Methods: Stress/rest perfusion images from 62 volunteer patients with suspected/known ischemia and 10 healthy volunteers were analyzed (free-breathing 3-slice protocol). Mean MBF for each slice was quantified using manual segmentation and Fermi deconvolution of the gadolinium time-curves. The proposed deep-learning network (Fig. 1) is composed of a cascade of two CNNs each with an optimized U-net architecture, and was trained using 70 of the available 72 perfusion studies (≈ 12,000 images). For two patients (not among the training dataset), the agreement between automatic vs. manual segmentation was assessed (Dice score) and mean per-slice MBF for the two approaches (3 stress and 3 rest MBF quantified for each patient) were compared using Pearson correlation.

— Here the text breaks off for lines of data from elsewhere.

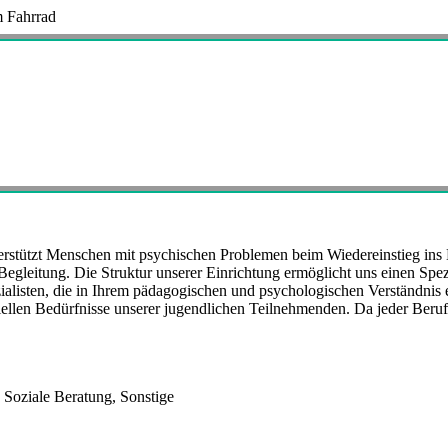
 Fahrrad
ützt Menschen mit psychischen Problemen beim Wiedereinstieg ins Be
gleitung. Die Struktur unserer Einrichtung ermöglicht uns einen Spezi
ezialisten, die in Ihrem pädagogischen und psychologischen Verständnis
len Bedürfnisse unserer jugendlichen Teilnehmenden. Da jeder Berufs-,
 Soziale Beratung, Sonstige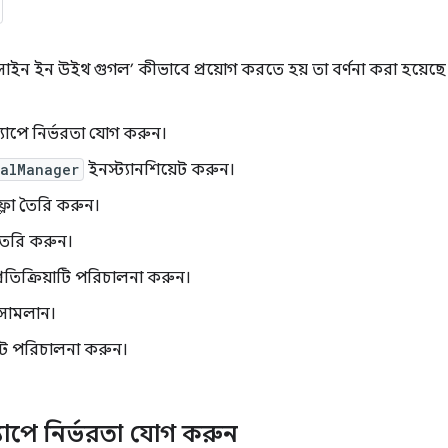
 ‘সাইন ইন উইথ গুগল’ কীভাবে প্রয়োগ করতে হয় তা বর্ণনা করা হয়ে
াপে নির্ভরতা যোগ করুন।
ialManager
ইনস্ট্যানশিয়েট করুন।
্লো তৈরি করুন।
তৈরি করুন।
রতিক্রিয়াটি পরিচালনা করুন।
 সামলান।
 পরিচালনা করুন।
াপে নির্ভরতা যোগ করুন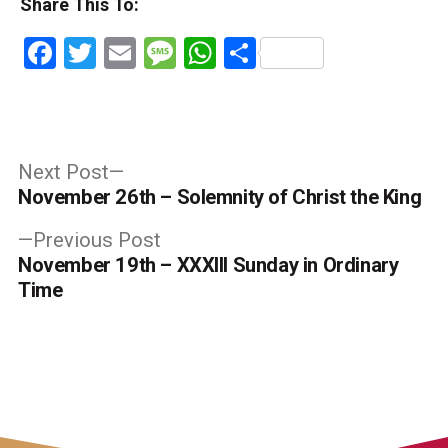
Share This To:
Facebook
Twitter
Email
Message
WhatsApp
Share
Post
Next
Next Post
post:
November 26th – Solemnity of Christ the King
navigation
Previous
Previous Post
post:
November 19th – XXXIII Sunday in Ordinary
Time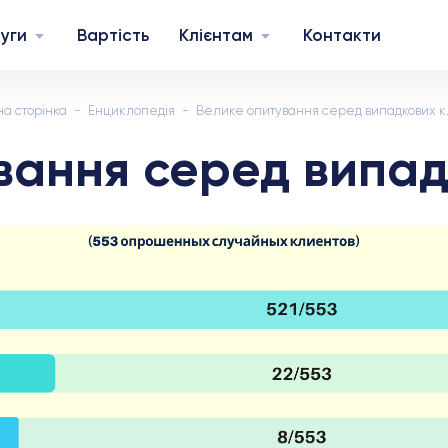
уги
Вартість
Клієнтам
Контакти
на сторінка
Енциклопедія
Велике опитування серед випадкових кл
вання серед випадк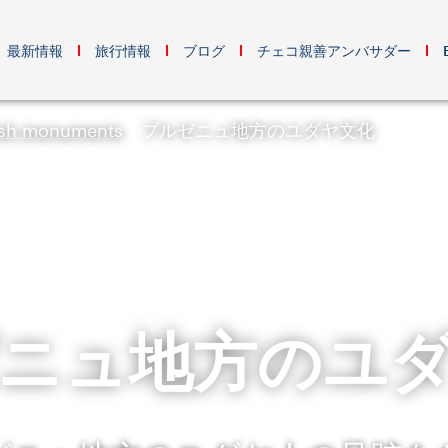
最新情報
旅行情報
ブログ
チェコ親善アンバサダー
ish monuments
プルゼニュ地方のユダヤ文化
ニュ地方のユ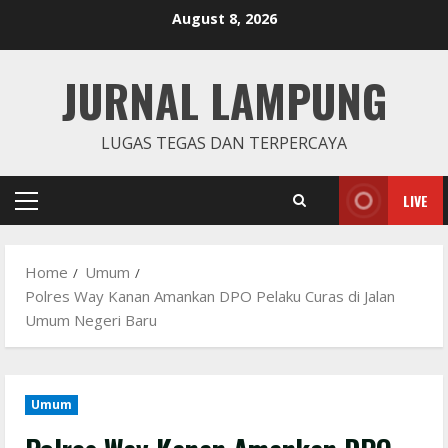
Skip
August 8, 2026
to
content
JURNAL LAMPUNG
LUGAS TEGAS DAN TERPERCAYA
LIVE
Primary
Menu
Home
Umum
Polres Way Kanan Amankan DPO Pelaku Curas di Jalan
Umum Negeri Baru
Umum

Results: Fig. 2 shows automatic vs. manual segmentation results for a representative patient (computation time ≈ 0.1 sec/patient) demonstrating accurate endocardial/epicardial contouring across different contrast enhancement phases during free breathing. Comparison of segmentation results showed good agreement between automatic vs. manual approaches (Dice for myocardium: 0.80). Fig. 3 compares the MBF quantification results for automatic vs. manual processing (R2 = 0.97, p < 0.001).
Conclusion: By leveraging the power of deep neural networks for learning the common spatio-temporal features among thousands of CMR perfusion images, the presented results demonstrate the potential of an optimized architecture of CNNs for automatic MBF quantification in free-breathing stress perfusion CMR with strong agreement compared to manual processing. Future work involves refinement of the CNN architecture by utilizing anatomical constraints (e.g. from the cine images) to enable 16-segment quantification of MBF.